FP13-6 Diabetes Is the Major Risk Factor for Mortality in Lung Transplant Recipients

Program: Abstracts - Orals, Featured Poster Presentations, and Posters
Session: FP13-GI Peptides, Beta Cells & Glycemia
Translational
Saturday, June 15, 2013: 11:00 AM-11:30 AM
Presentation Start Time: 11:25 AM
Room 304 (Moscone Center)

Poster Board SAT-839
Kathryn Lisa Hackman*1, Gregory Snell2 and Leon Bach3
1Monash University, Melbourne, Australia, 2The Alfred Hospital, Melbourne, Australia, 3The Alfred, Melbourne, Australia
Diabetes (DM) is a known risk factor for mortality following lung transplantation (LTx) but few studies have systematically determined DM status both before and after LTx and assessed its effect on survival.

All 386 patients who underwent LTx at our institution between 1/1/2001 – 31/7/2010 were retrospectively assessed for DM using patient files and all available pathology test results. We categorised all patients’ DM status prior to and following LTx. Patients whose DM status was unknown (n= 9) or who had transient DM that then resolved (n= 10) were excluded from analyses. Kaplan-Meier and multivariate Cox regression analyses were used to assess median survival of the remaining 367 patients according to diabetes category and to determine whether DM independently affected survival after allowing for other risk factors.

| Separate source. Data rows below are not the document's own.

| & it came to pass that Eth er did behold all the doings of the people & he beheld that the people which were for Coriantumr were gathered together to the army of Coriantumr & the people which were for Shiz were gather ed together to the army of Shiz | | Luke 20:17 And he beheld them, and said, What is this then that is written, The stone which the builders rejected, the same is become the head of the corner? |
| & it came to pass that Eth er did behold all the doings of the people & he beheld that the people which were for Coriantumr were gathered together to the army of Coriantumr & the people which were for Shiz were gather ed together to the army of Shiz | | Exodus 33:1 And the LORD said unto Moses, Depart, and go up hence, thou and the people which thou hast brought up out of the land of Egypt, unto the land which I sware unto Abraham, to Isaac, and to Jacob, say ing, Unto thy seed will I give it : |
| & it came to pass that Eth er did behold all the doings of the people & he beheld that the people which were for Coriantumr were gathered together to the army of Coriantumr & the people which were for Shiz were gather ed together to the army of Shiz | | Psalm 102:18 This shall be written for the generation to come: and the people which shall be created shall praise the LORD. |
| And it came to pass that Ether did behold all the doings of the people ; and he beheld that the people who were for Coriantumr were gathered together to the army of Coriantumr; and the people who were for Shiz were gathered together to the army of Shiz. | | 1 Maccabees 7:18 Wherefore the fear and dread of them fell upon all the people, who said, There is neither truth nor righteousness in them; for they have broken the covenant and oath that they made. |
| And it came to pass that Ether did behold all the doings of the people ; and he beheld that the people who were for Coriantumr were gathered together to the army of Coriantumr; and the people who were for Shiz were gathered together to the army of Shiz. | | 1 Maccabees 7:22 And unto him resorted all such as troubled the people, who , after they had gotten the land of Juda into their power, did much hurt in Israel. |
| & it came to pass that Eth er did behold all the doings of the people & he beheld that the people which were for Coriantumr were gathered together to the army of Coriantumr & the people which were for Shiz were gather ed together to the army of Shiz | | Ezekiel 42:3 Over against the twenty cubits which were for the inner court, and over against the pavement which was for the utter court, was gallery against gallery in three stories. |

There was a significant difference in survival between groups (p < 0.001). Sixty-seven of the 171 patients without DM died (39%). Estimated median survival in this group was 3677 days. Patients with new onset DM post LTx and those with pre- and post-LTx DM respectively had increased mortality rates of 59% and 49%, and significantly shorter median survivals of 1583 (CI 222-1148) and 1834 (CI 1198 – 2470) days.

On multivariate analysis, time-dependent DM status was the strongest predictor of mortality, conferring a 5.6-fold increased risk of mortality (95% CI 4.0-7.8, p <0.001). Other predictors were use of cyclosporin rather than tacrolimus (HR 1.8, 95% CI 1.2-2.7, p= 0.005) and baseline triglycerides (HR 1.6, CI 1.2-2.1, p<0.001). Protective factors were negative donor/recipient CMV status (HR 0.6, CI 0.4–0.9, p = 0.018) and underlying cystic fibrosis or bronchiectasis (HR 0.5, CI 0.4-0.8, p<0.001). In contrast, duration on LTx waitlist, smoking history, age, sex and BMI did not predict survival. Cause of death did not differ significantly in relation to DM status, and bronchiolitis obliterans (BOS) was the main cause, accounting for half of all deaths occurring after the first 3 months.

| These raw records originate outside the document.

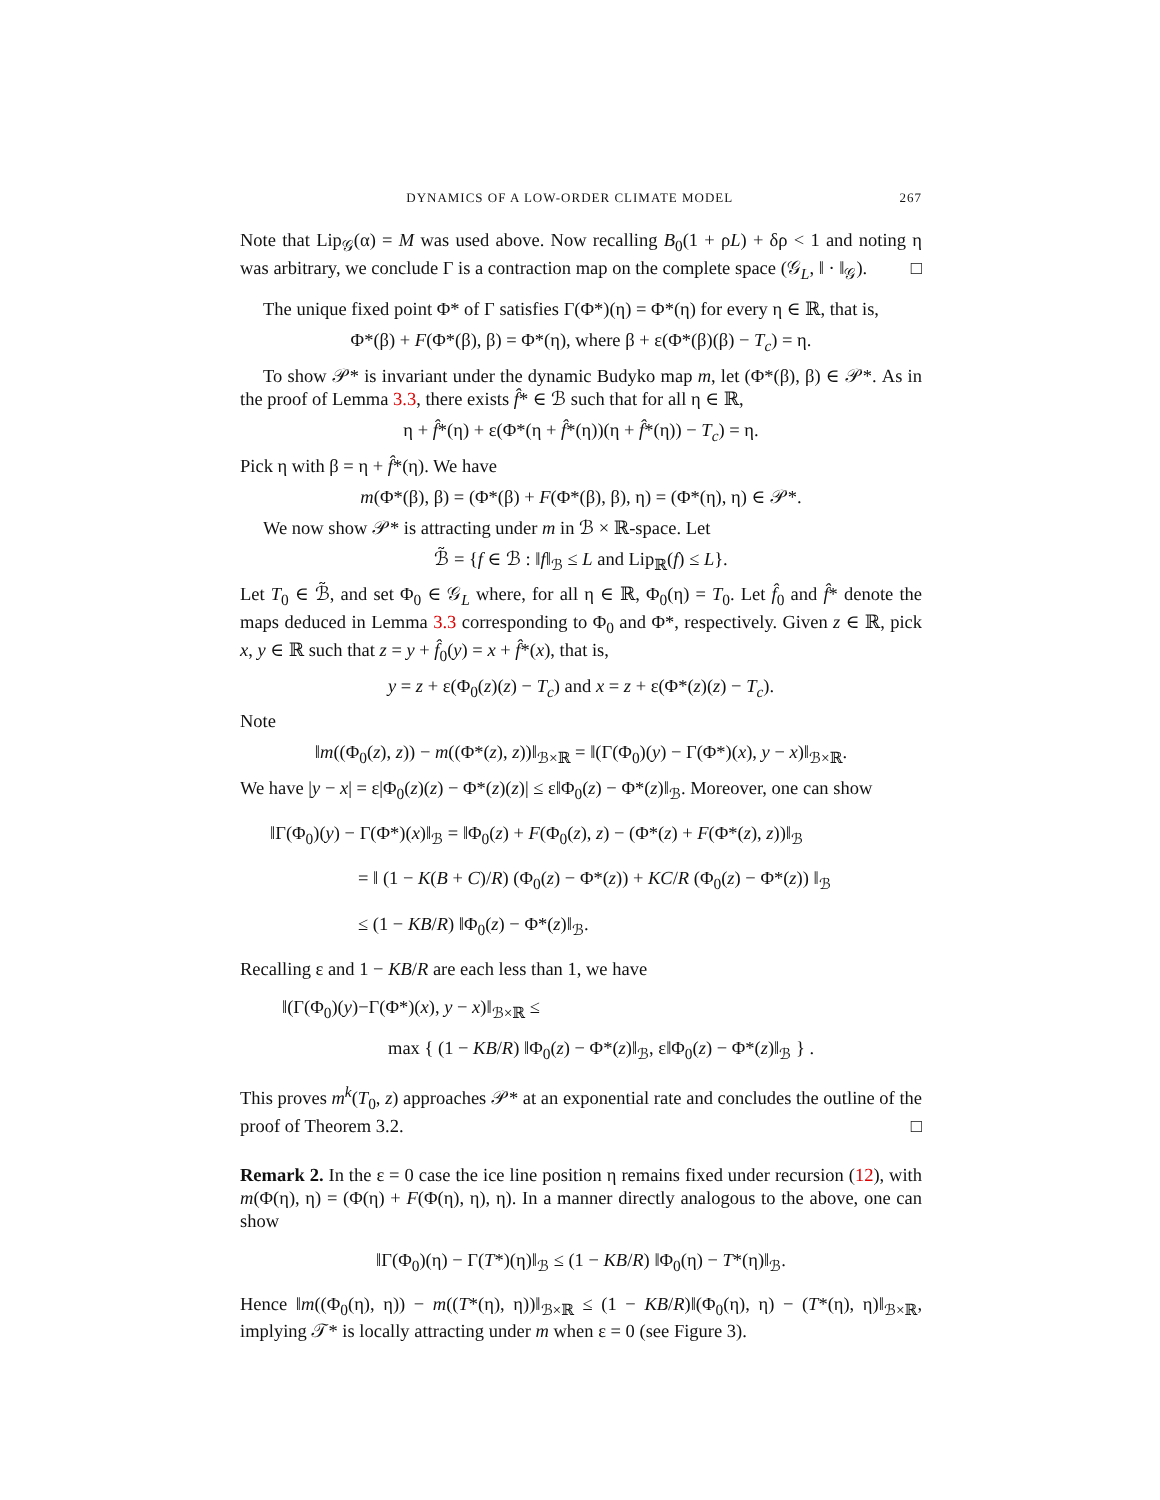DYNAMICS OF A LOW-ORDER CLIMATE MODEL 267
Note that Lip<sub>𝒢</sub>(α) = M was used above. Now recalling B<sub>0</sub>(1 + ρL) + δρ < 1 and noting η was arbitrary, we conclude Γ is a contraction map on the complete space (𝒢<sub>L</sub>, ‖ · ‖<sub>𝒢</sub>). □
The unique fixed point Φ* of Γ satisfies Γ(Φ*)(η) = Φ*(η) for every η ∈ ℝ, that is,
Φ*(β) + F(Φ*(β), β) = Φ*(η), where β + ε(Φ*(β)(β) − T<sub>c</sub>) = η.
To show 𝒫* is invariant under the dynamic Budyko map m, let (Φ*(β), β) ∈ 𝒫*. As in the proof of Lemma 3.3, there exists f̂* ∈ ℬ such that for all η ∈ ℝ,
η + f̂*(η) + ε(Φ*(η + f̂*(η))(η + f̂*(η)) − T<sub>c</sub>) = η.
Pick η with β = η + f̂*(η). We have
m(Φ*(β), β) = (Φ*(β) + F(Φ*(β), β), η) = (Φ*(η), η) ∈ 𝒫*.
We now show 𝒫* is attracting under m in ℬ × ℝ-space. Let
ℬ̃ = {f ∈ ℬ : ‖f‖<sub>ℬ</sub> ≤ L and Lip<sub>ℝ</sub>(f) ≤ L}.
Let T<sub>0</sub> ∈ ℬ̃, and set Φ<sub>0</sub> ∈ 𝒢<sub>L</sub> where, for all η ∈ ℝ, Φ<sub>0</sub>(η) = T<sub>0</sub>. Let f̂<sub>0</sub> and f̂* denote the maps deduced in Lemma 3.3 corresponding to Φ<sub>0</sub> and Φ*, respectively. Given z ∈ ℝ, pick x, y ∈ ℝ such that z = y + f̂<sub>0</sub>(y) = x + f̂*(x), that is,
y = z + ε(Φ<sub>0</sub>(z)(z) − T<sub>c</sub>) and x = z + ε(Φ*(z)(z) − T<sub>c</sub>).
Note
‖m((Φ<sub>0</sub>(z), z)) − m((Φ*(z), z))‖<sub>ℬ×ℝ</sub> = ‖(Γ(Φ<sub>0</sub>)(y) − Γ(Φ*)(x), y − x)‖<sub>ℬ×ℝ</sub>.
We have |y − x| = ε|Φ<sub>0</sub>(z)(z) − Φ*(z)(z)| ≤ ε‖Φ<sub>0</sub>(z) − Φ*(z)‖<sub>ℬ</sub>. Moreover, one can show
‖Γ(Φ<sub>0</sub>)(y) − Γ(Φ*)(x)‖<sub>ℬ</sub> = ‖Φ<sub>0</sub>(z) + F(Φ<sub>0</sub>(z), z) − (Φ*(z) + F(Φ*(z), z))‖<sub>ℬ</sub>
= ‖ (1 − K(B + C)/R) (Φ<sub>0</sub>(z) − Φ*(z)) + KC/R (Φ<sub>0</sub>(z) − Φ*(z)) ‖<sub>ℬ</sub>
≤ (1 − KB/R) ‖Φ<sub>0</sub>(z) − Φ*(z)‖<sub>ℬ</sub>.
Recalling ε and 1 − KB/R are each less than 1, we have
‖(Γ(Φ<sub>0</sub>)(y)−Γ(Φ*)(x), y − x)‖<sub>ℬ×ℝ</sub> ≤
max { (1 − KB/R) ‖Φ<sub>0</sub>(z) − Φ*(z)‖<sub>ℬ</sub>, ε‖Φ<sub>0</sub>(z) − Φ*(z)‖<sub>ℬ</sub> } .
This proves m<sup>k</sup>(T<sub>0</sub>, z) approaches 𝒫* at an exponential rate and concludes the outline of the proof of Theorem 3.2. □
Remark 2. In the ε = 0 case the ice line position η remains fixed under recursion (12), with m(Φ(η), η) = (Φ(η) + F(Φ(η), η), η). In a manner directly analogous to the above, one can show
‖Γ(Φ<sub>0</sub>)(η) − Γ(T*)(η)‖<sub>ℬ</sub> ≤ (1 − KB/R) ‖Φ<sub>0</sub>(η) − T*(η)‖<sub>ℬ</sub>.
Hence ‖m((Φ<sub>0</sub>(η), η)) − m((T*(η), η))‖<sub>ℬ×ℝ</sub> ≤ (1 − KB/R)‖(Φ<sub>0</sub>(η), η) − (T*(η), η)‖<sub>ℬ×ℝ</sub>, implying 𝒯* is locally attracting under m when ε = 0 (see Figure 3).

Diabetes is an important and potentially modifiable risk factor for mortality following lung transplantation. The minimal difference in survival between patients with pre-transplant vs new-onset DM post-LTx suggests that post transplant hyperglycaemia may have relatively rapid effects. It is possible that hyperglycaemia hastens the development of BOS. Further studies are warranted to investigate the effect of glycaemic control on lung transplant outcome.

Nothing to Disclose: KLH, GS, LB

*Please take note of The Endocrine Society's News Embargo Policy at http://www.endo-society.org/endo2013/media.cfm

Sources of Research Support: KLH received a Monash Faculty Postgraduate Scholarship and an Alfred Research Trusts Postgraduate Scholarship.